* [PETIT EXERCICE A]: D'après le texte sur Jean Painlevé, combien de films compte son œuvre ?
* [PETIT EXERCICE B]: Écrivez la suite du texte sur Jean Painlevé, juste après sa dernière phrase.

* [DOCUMENT SOURCE]:
Jean Painlevé, l'émerveillement devant le vivant

Un émerveillement. Que le cinéma ait pu émerveiller et qu'il puisse émerveiller encore. Que l'on n'en revienne pas. Jean Painlevé est un cinéaste merveilleux en ce qu'il protège notre enfance, qui est curiosité et étonnement, avec la même générosité qu'il restitue au cinéma l'enfance d'un art qui se refuse encore à séparer la science de la poésie, l'humour de la pédagogie. Loin de profaner par l'analyse, le savoir réenchante.

 

Ses quelques 200 films constituent ainsi un trésor miraculeux, les miscellanées dédiées aux formes du vivant dont les mouvements fascinants sont les facéties impersonnelles de l'évolution. L'enfance ne nomme pas autre chose, alors, qu'une persévérance dans le merveilleux étonnement que les êtres vivants soient ce qu'ils sont et pas autrement.

* [DONNÉES RECUEILLIES]:
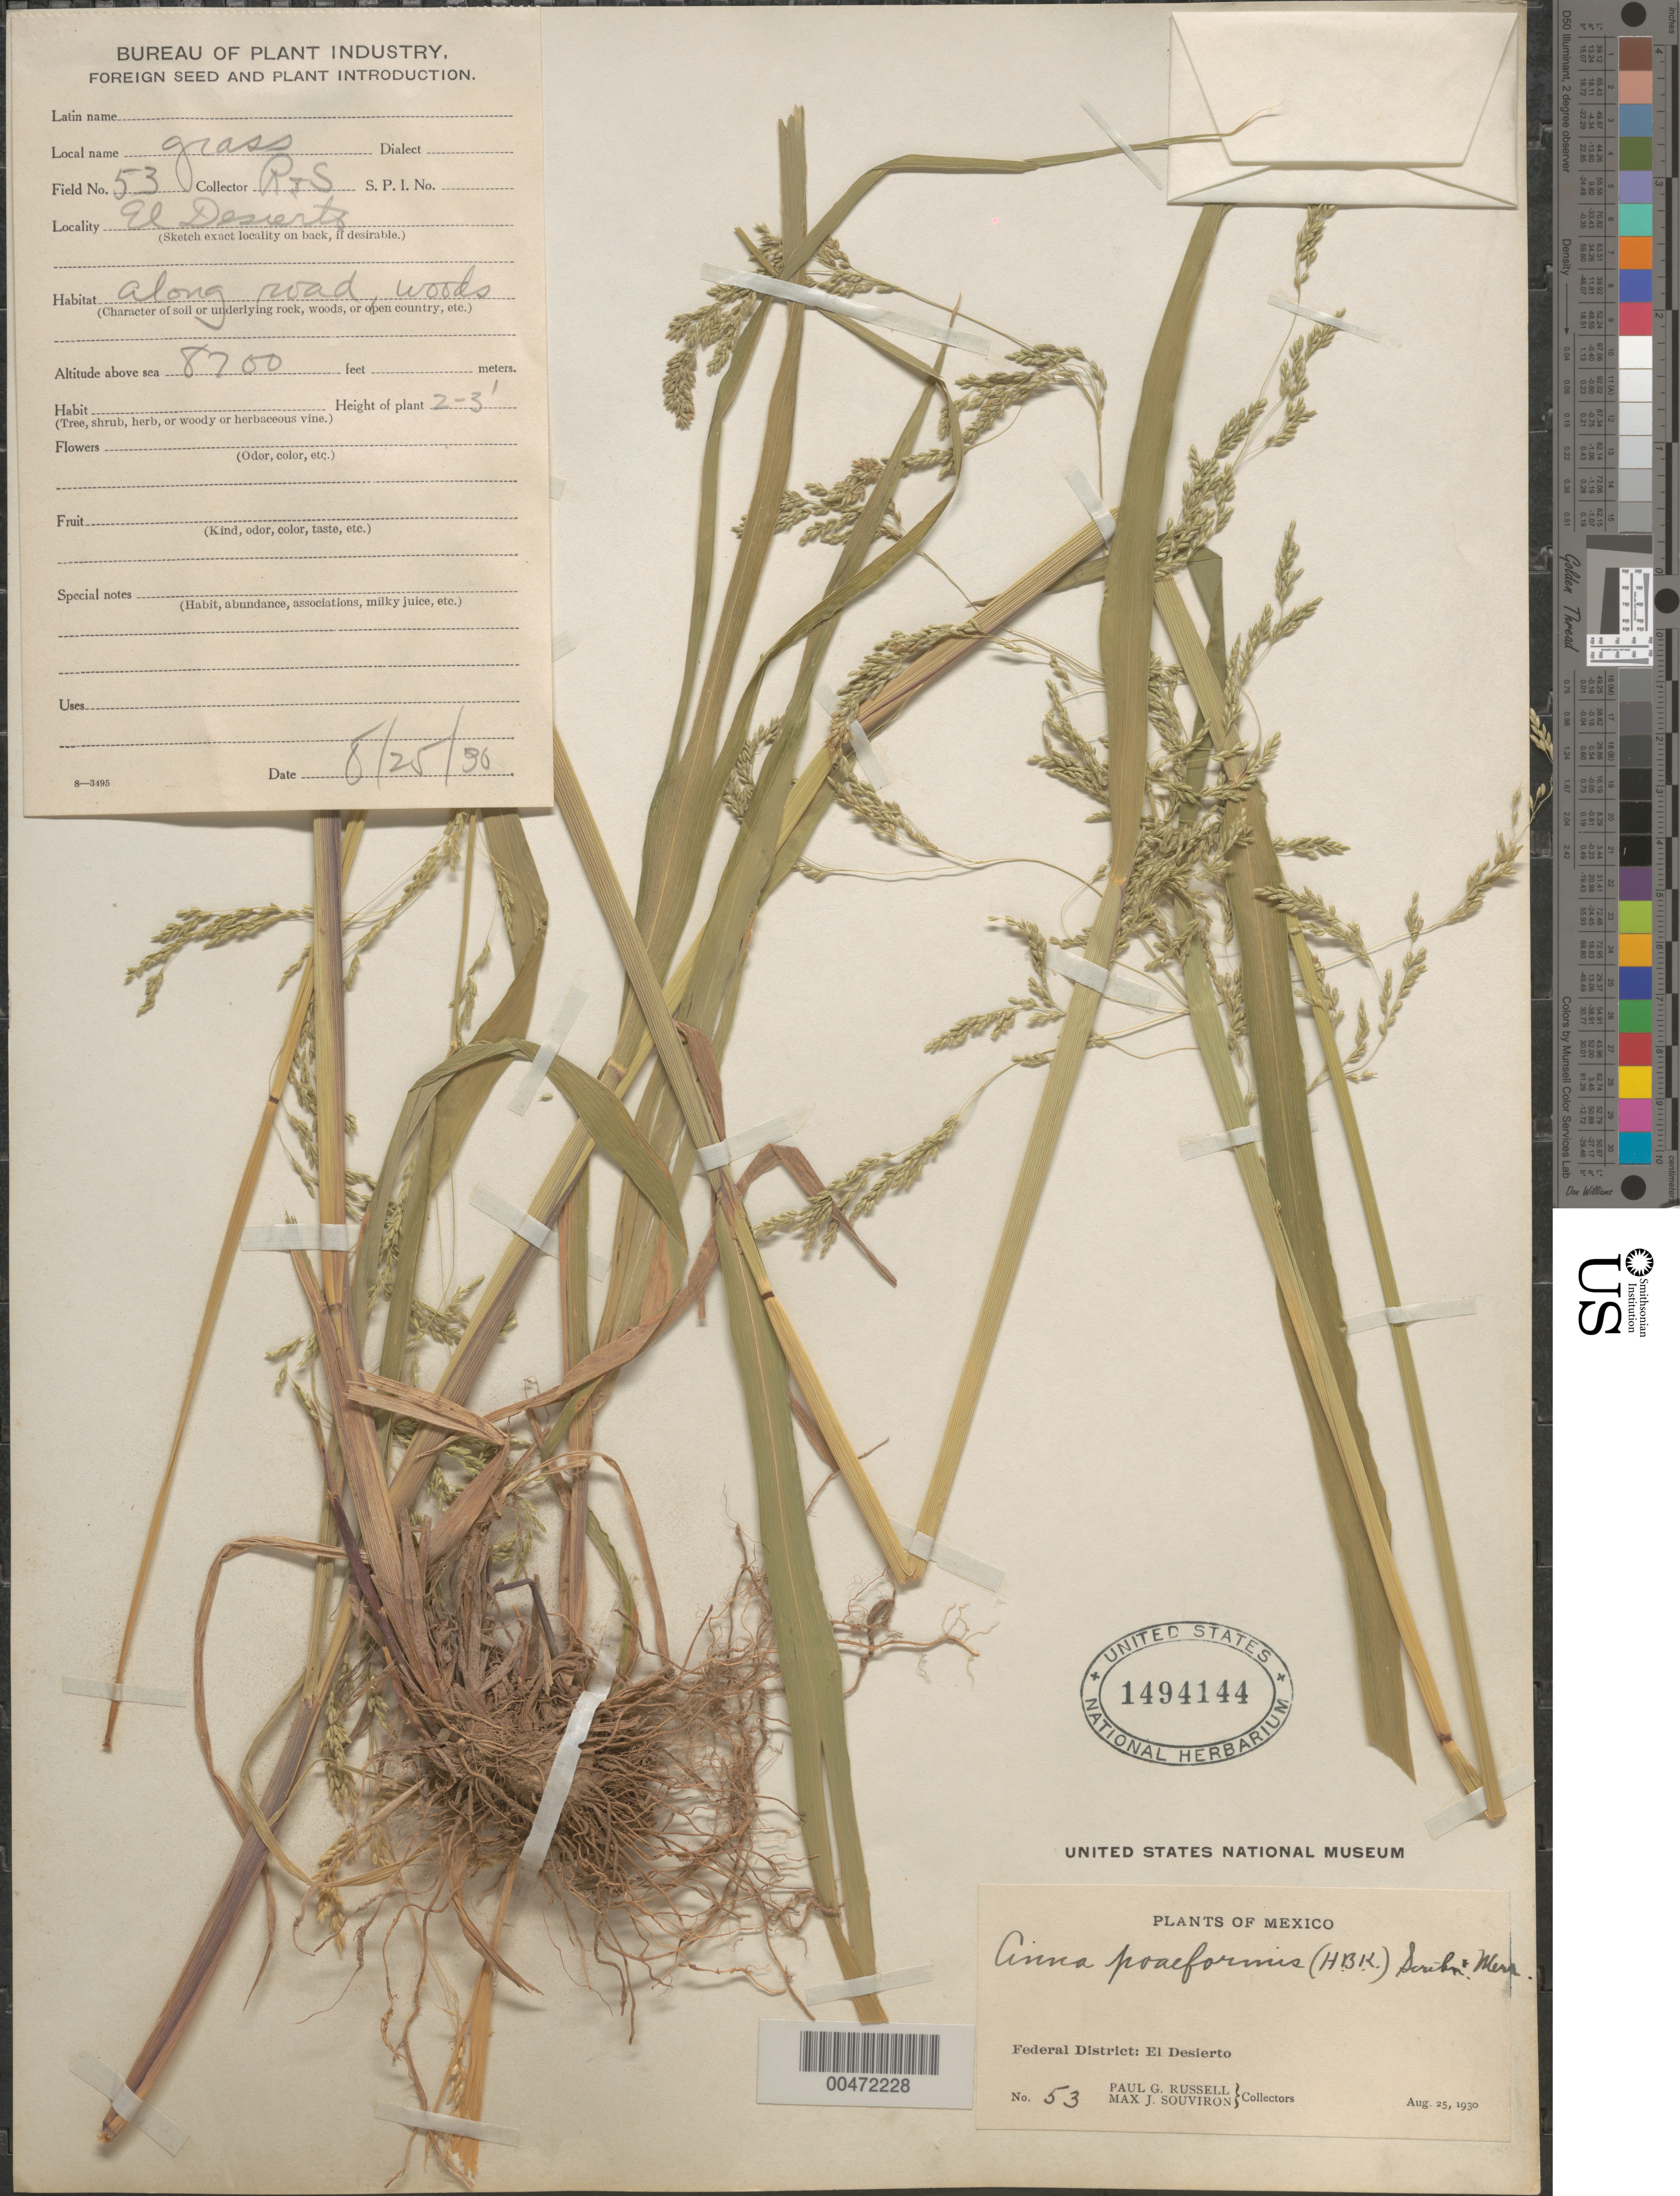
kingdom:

* [CORRIGÉ A]: Environ 200 films.

* [CORRIGÉ B]:
Aquarium

 

 

 

 

 

Il n'y a qu'un règne, un seul genre de règne auquel on croit, celui de Linné dont la classification en distingue sept, parmi lesquels le règne animal. Par exemple le hyas. Qu'est-ce que c'est que ça ? Un animal, certes, embranchement des arthropodes, sous-embranchement des crustacés. En langage vernaculaire, on l'appelle un crabe. Jean Painlevé en pince pour les animaux à pinces, homards et bernard-l'ermite. Quand il filme le hyas, il ne le filme pas seul. Il y a le sténorinque ou stenorhynchus qui ne lui ressemble guère, même si c'est un autre crustacé dont la morphologie le rapprocherait davantage de l'araignée. Leur truc à eux, c'est de s'attifer d'éponges et d'algues. Un vrai concours de beauté si on préfère le second, un freak show si la préférence va au premier. La dialectique oblige toutefois à ne pas se suffire de ces deux-là. Il faut un troisième larron, ce sera le ver spirographe, annélide marin tubulaire ou tubicole, c'est-à-dire qu'il vit dans un tube. A son extrémité, se déploient des filaments dont la couronne, tentaculaire et spiralée, fait des merveilles. C'est le couronnement des Caliban regardés comme des reines de beauté.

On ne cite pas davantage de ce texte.